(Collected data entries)
□ □ □ □ □

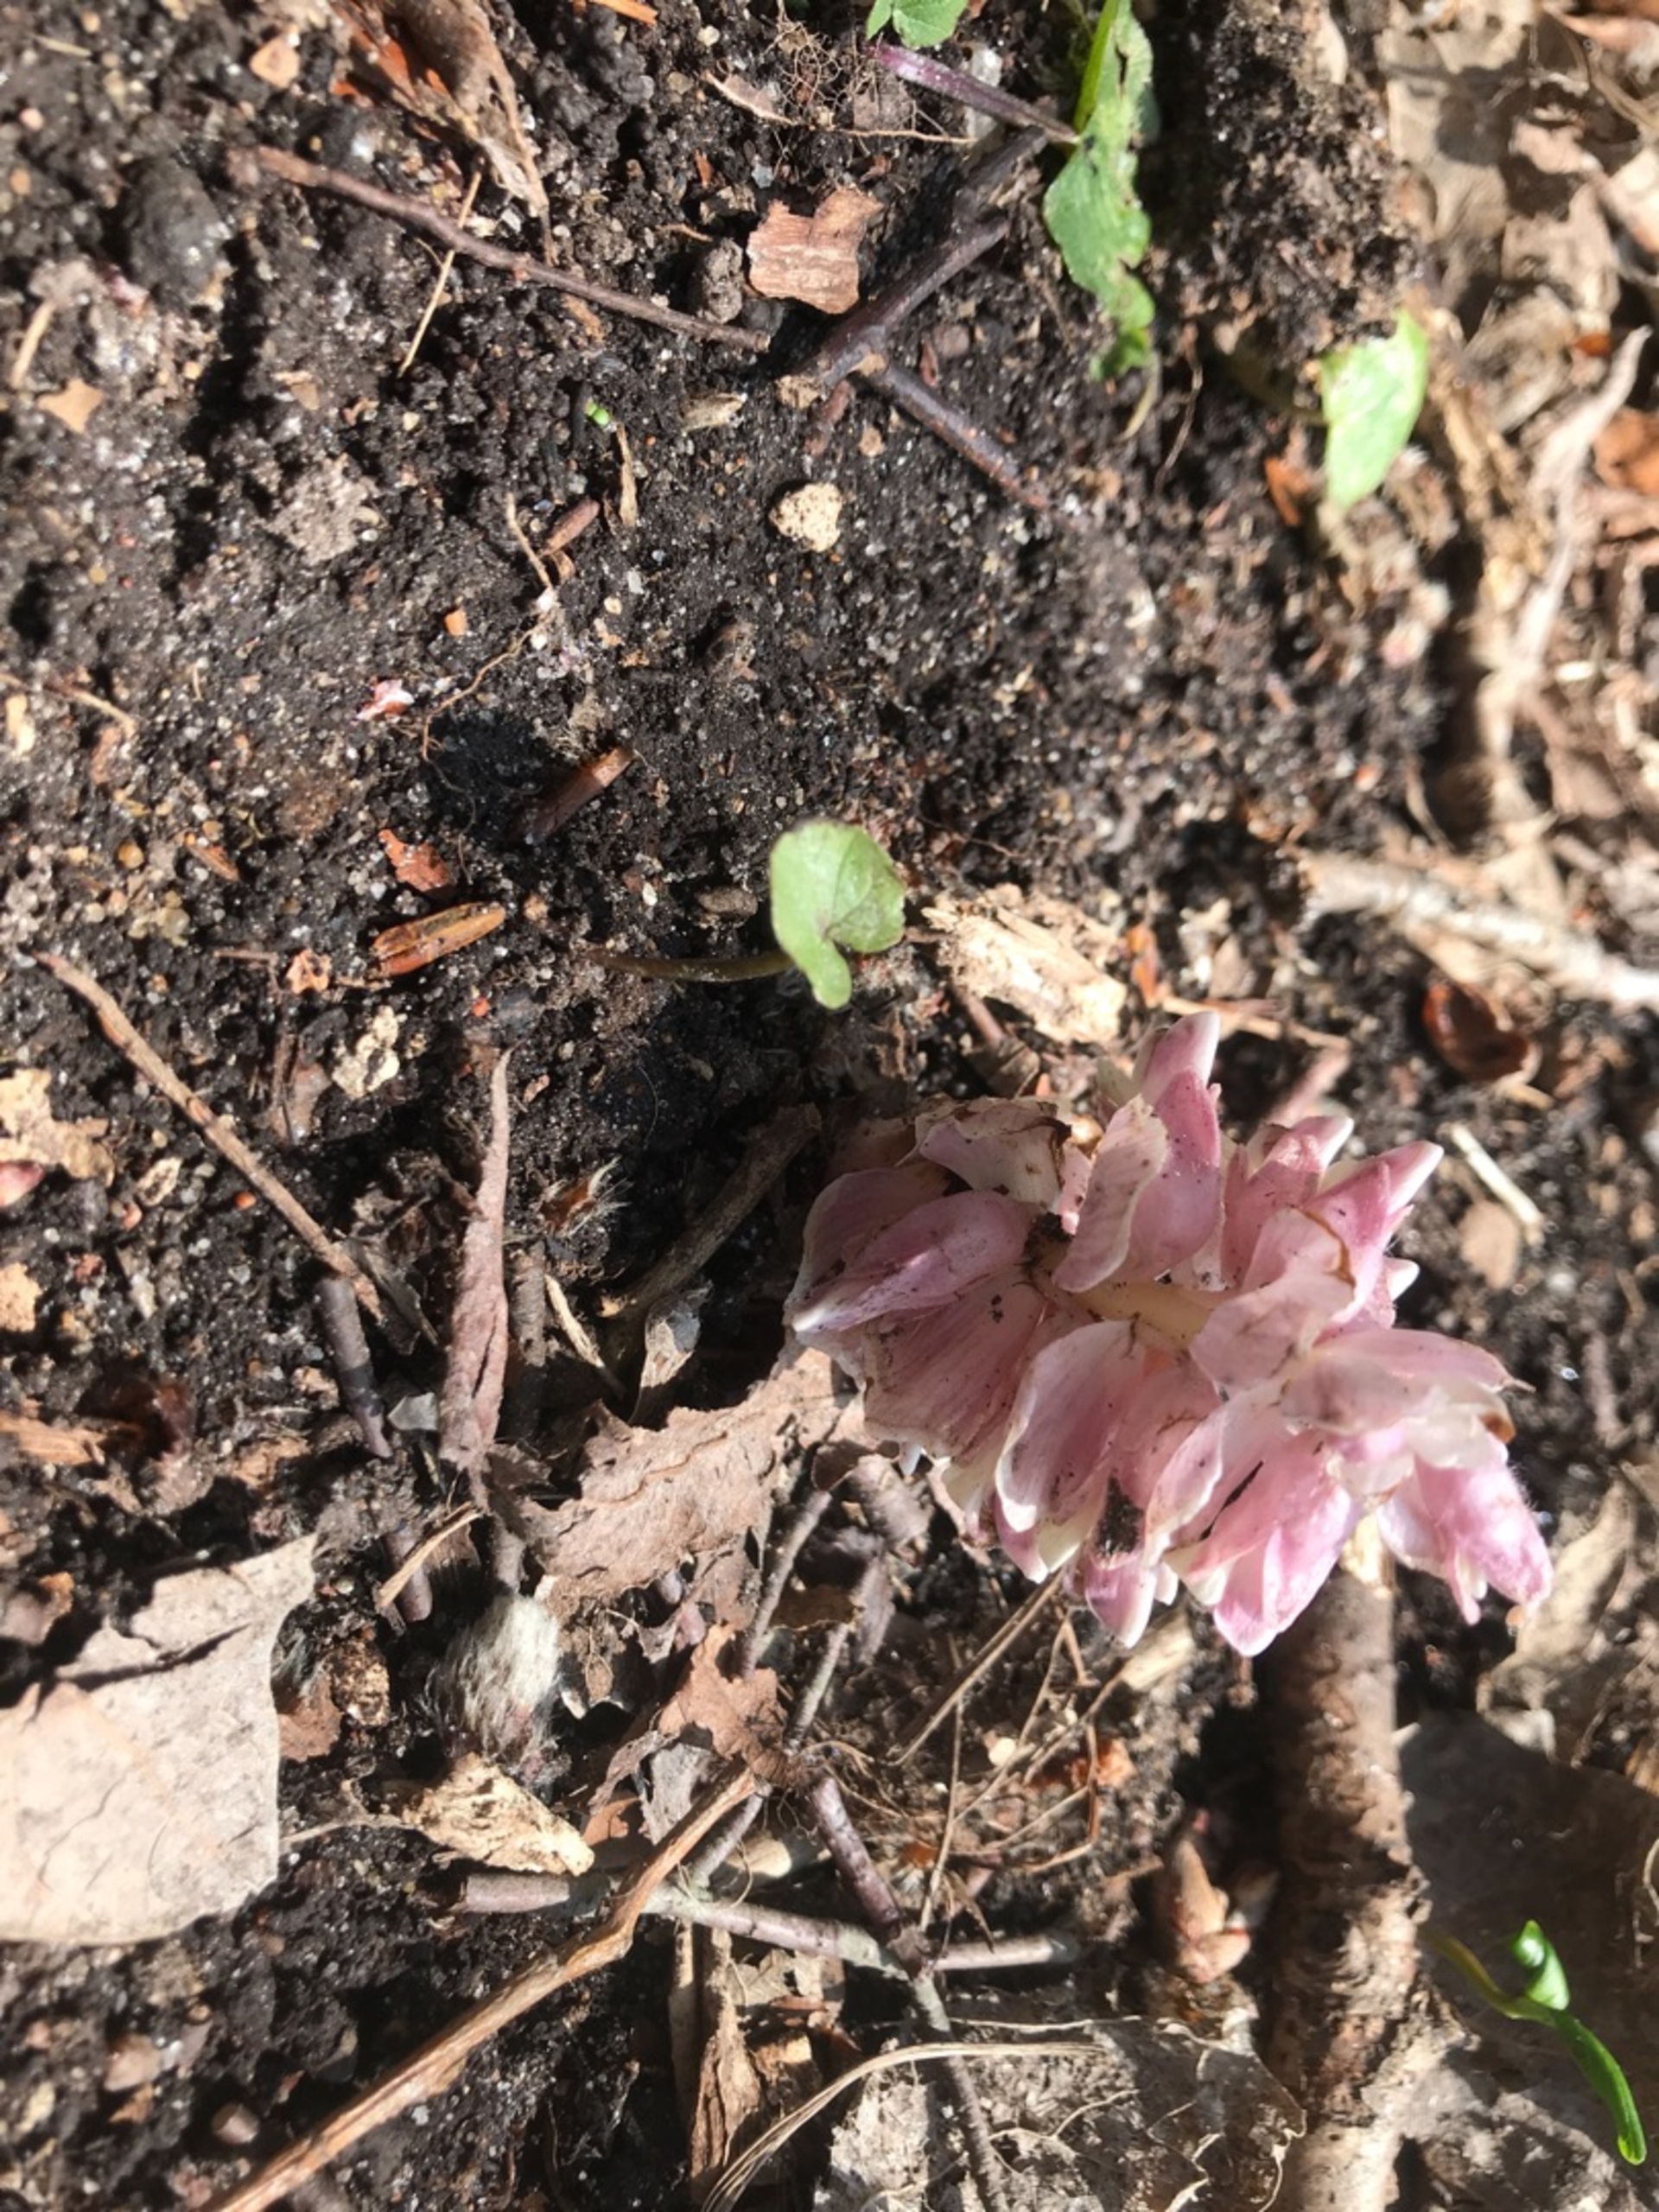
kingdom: Plantae
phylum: Tracheophyta
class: Magnoliopsida
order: Lamiales
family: Orobanchaceae
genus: Lathraea
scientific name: Lathraea squamaria
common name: Skælrod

□ □ □ □ □

### WHAT YOU SHOULD DO
Rewrite the material above with "common name" replaced by "vernacular name" and everything else unchanged. Leave the picture out of your answer.

### WRITTEN RESPONSE
kingdom: Plantae
phylum: Tracheophyta
class: Magnoliopsida
order: Lamiales
family: Orobanchaceae
genus: Lathraea
scientific name: Lathraea squamaria
vernacular name: Skælrod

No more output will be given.